* Exercise
Gather every line of the records below that contains the word "family", and copy each one in full.

Collected data
────────────────────────────────────────
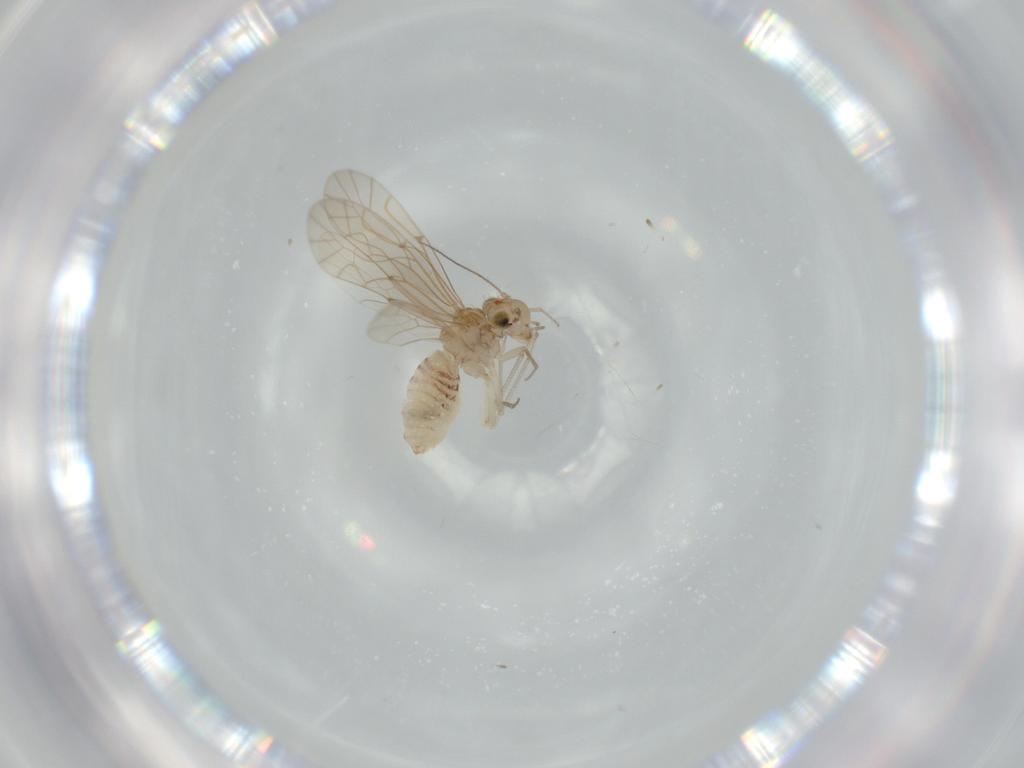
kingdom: Animalia
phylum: Arthropoda
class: Insecta
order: Psocodea
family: Lachesillidae
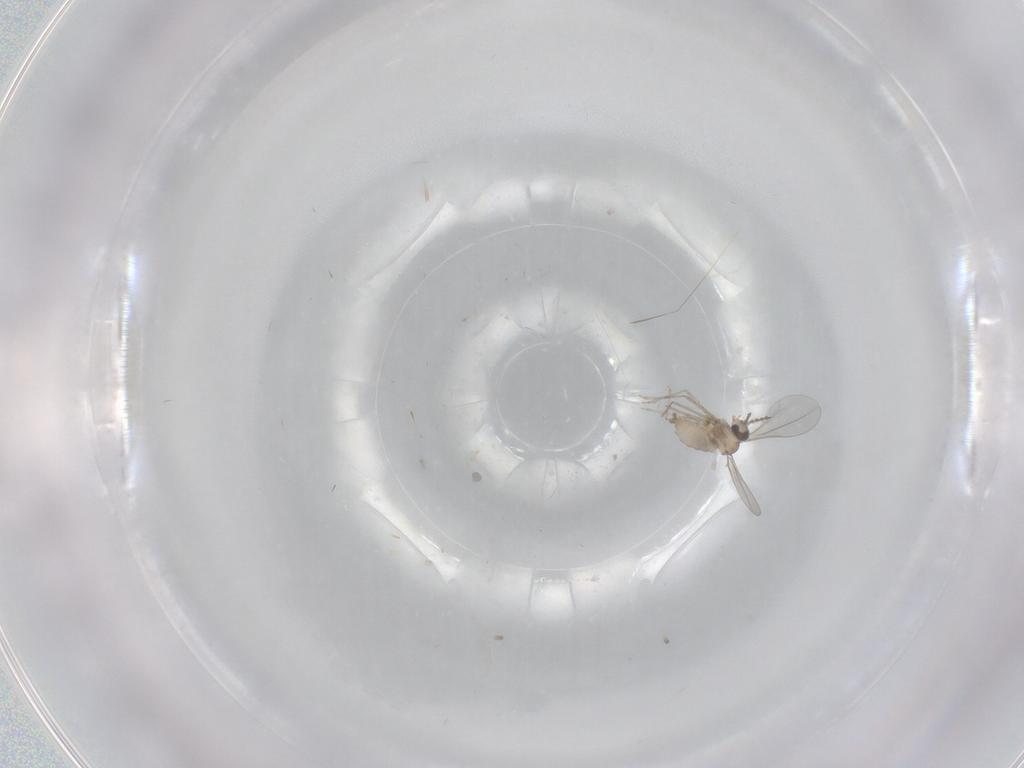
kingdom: Animalia
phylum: Arthropoda
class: Insecta
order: Diptera
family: Cecidomyiidae
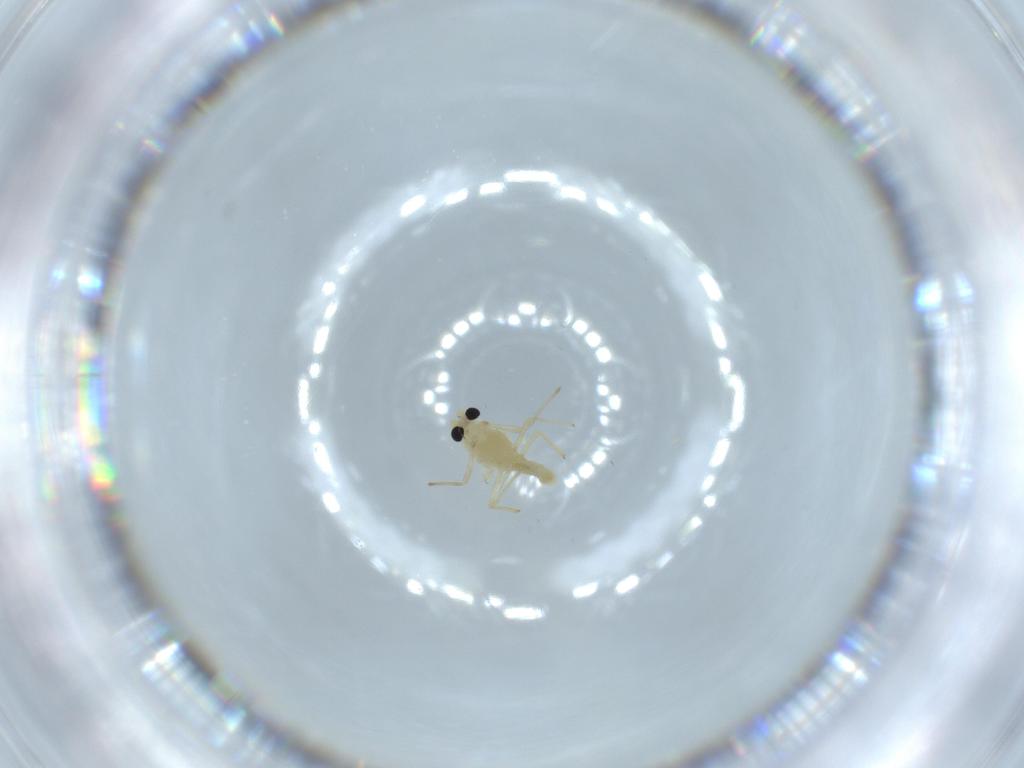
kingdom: Animalia
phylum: Arthropoda
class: Insecta
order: Diptera
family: Chironomidae
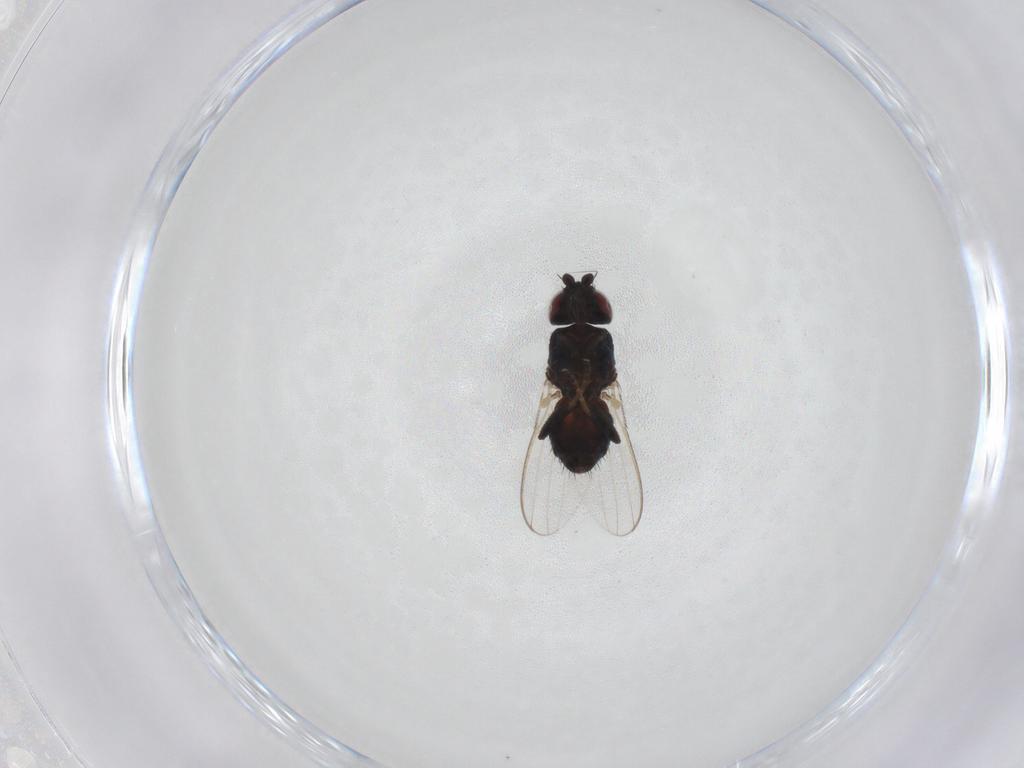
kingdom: Animalia
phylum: Arthropoda
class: Insecta
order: Diptera
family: Milichiidae
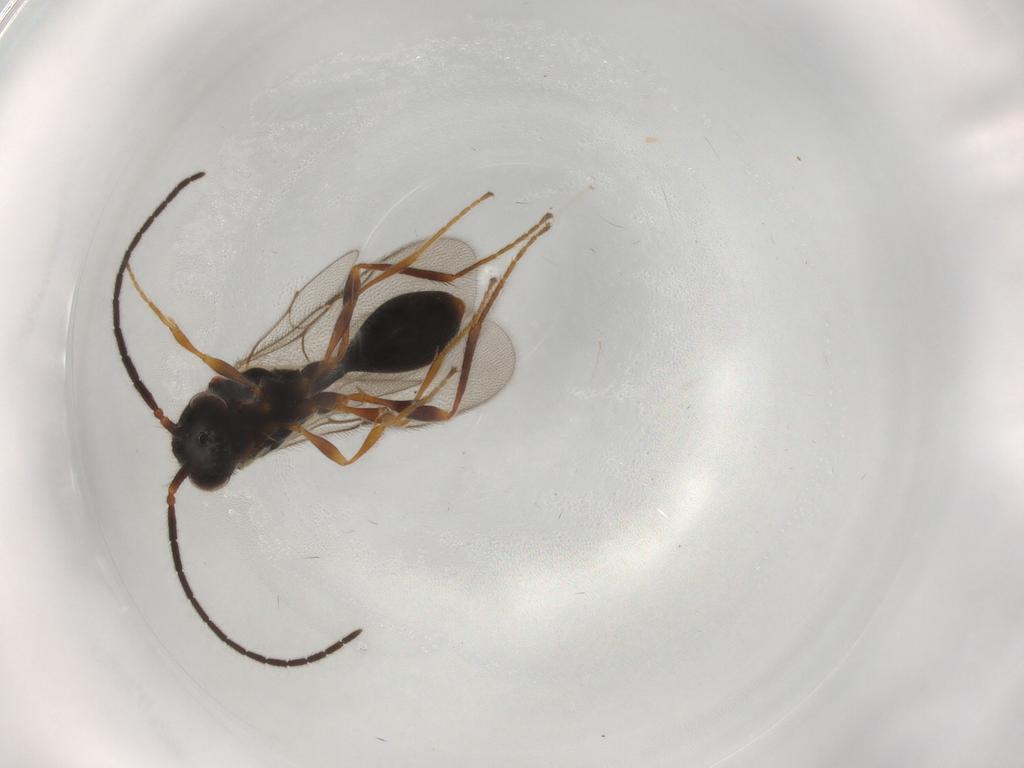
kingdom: Animalia
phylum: Arthropoda
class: Insecta
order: Hymenoptera
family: Diapriidae
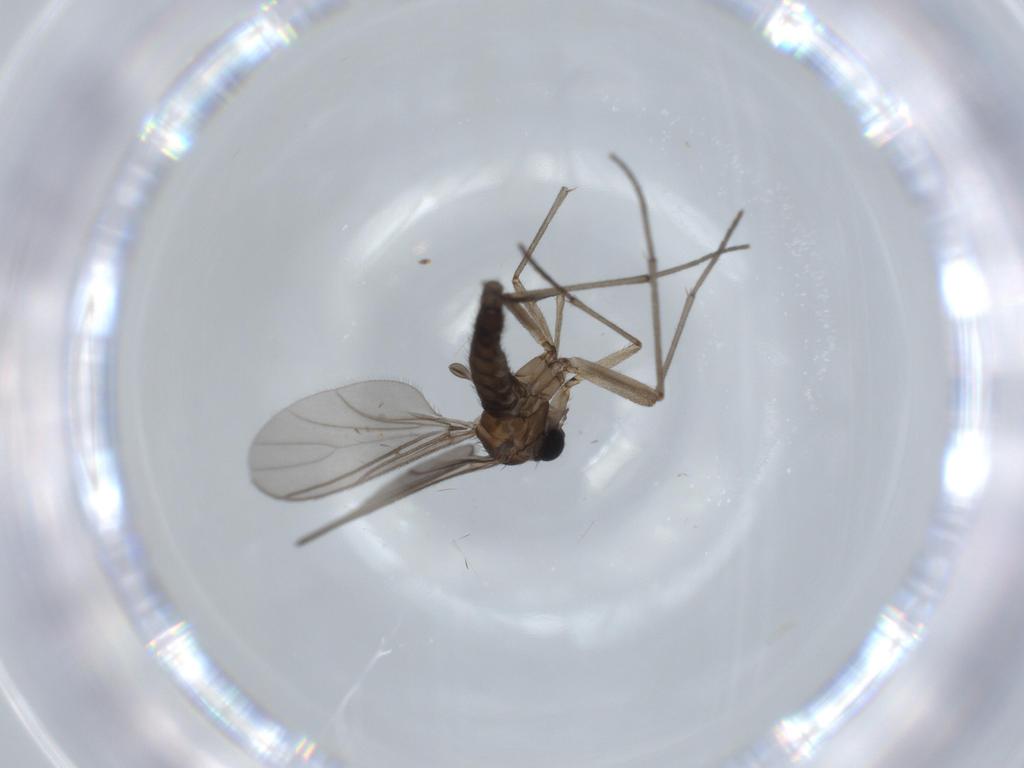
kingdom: Animalia
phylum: Arthropoda
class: Insecta
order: Diptera
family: Sciaridae
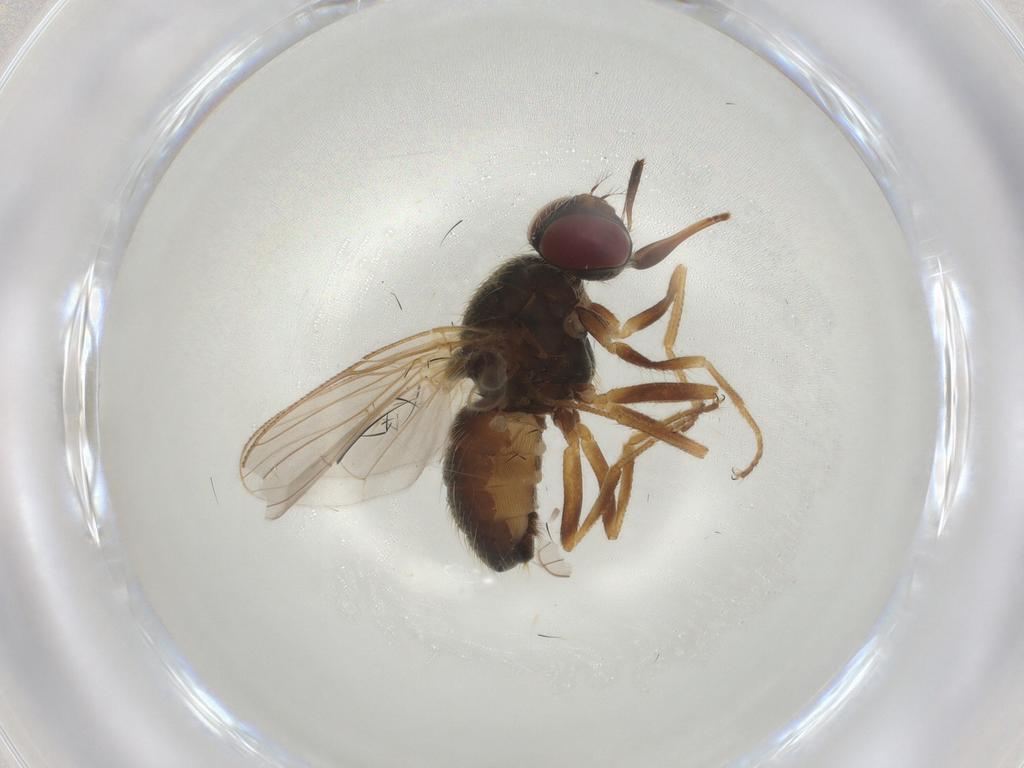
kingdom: Animalia
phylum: Arthropoda
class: Insecta
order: Diptera
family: Muscidae
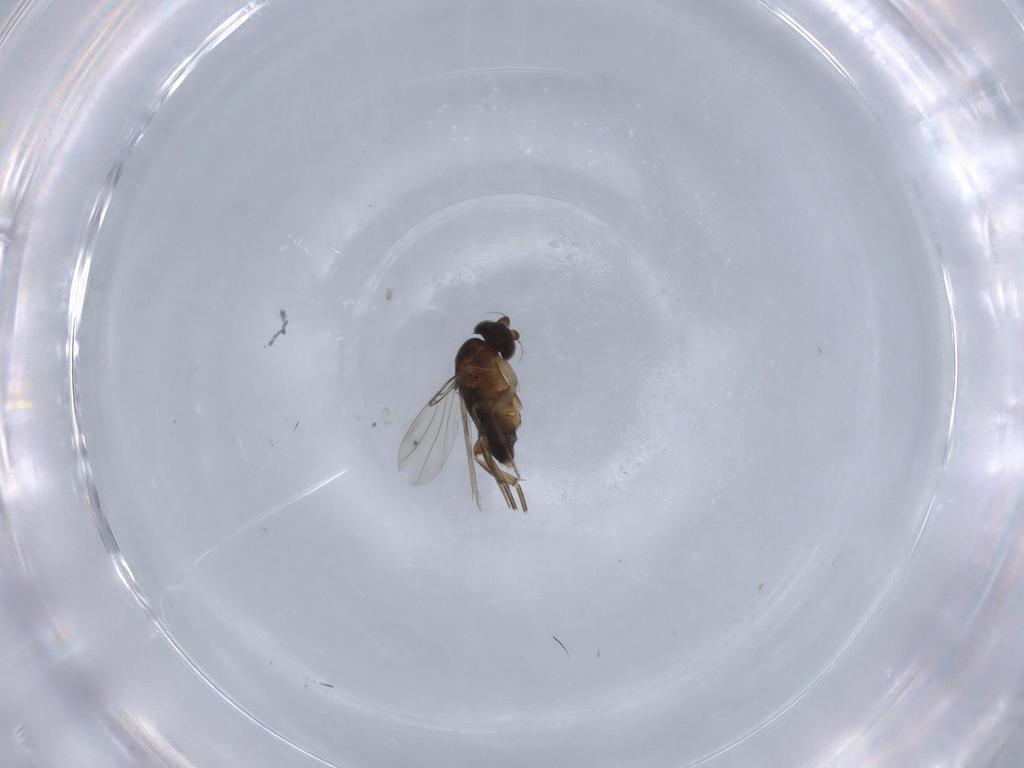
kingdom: Animalia
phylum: Arthropoda
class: Insecta
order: Diptera
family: Phoridae
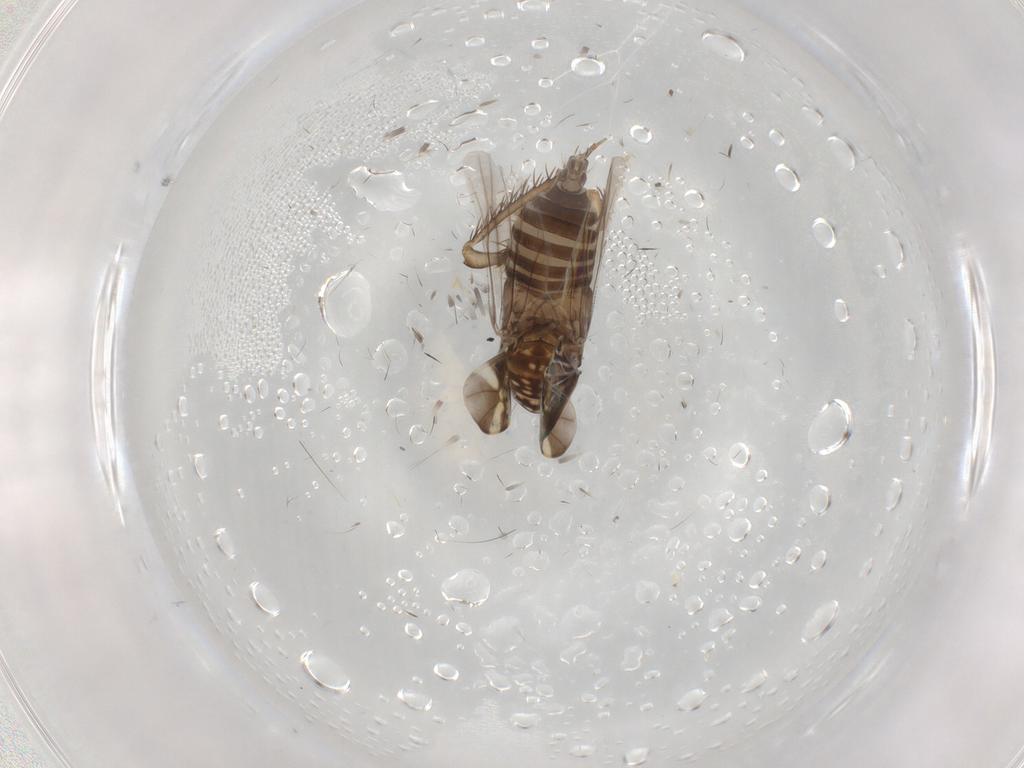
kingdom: Animalia
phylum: Arthropoda
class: Insecta
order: Hemiptera
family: Cicadellidae
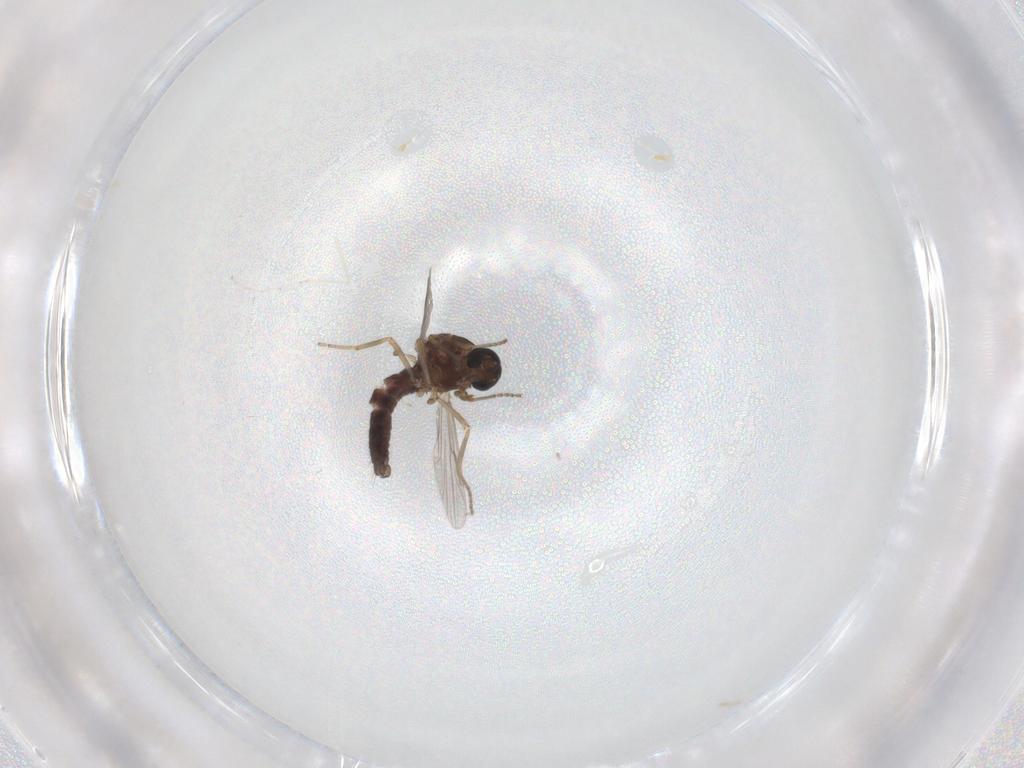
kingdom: Animalia
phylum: Arthropoda
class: Insecta
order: Diptera
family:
────────────────────────────────────────
* Expected output
family: Lachesillidae
family: Cecidomyiidae
family: Chironomidae
family: Milichiidae
family: Diapriidae
family: Sciaridae
family: Muscidae
family: Phoridae
family: Cicadellidae
family:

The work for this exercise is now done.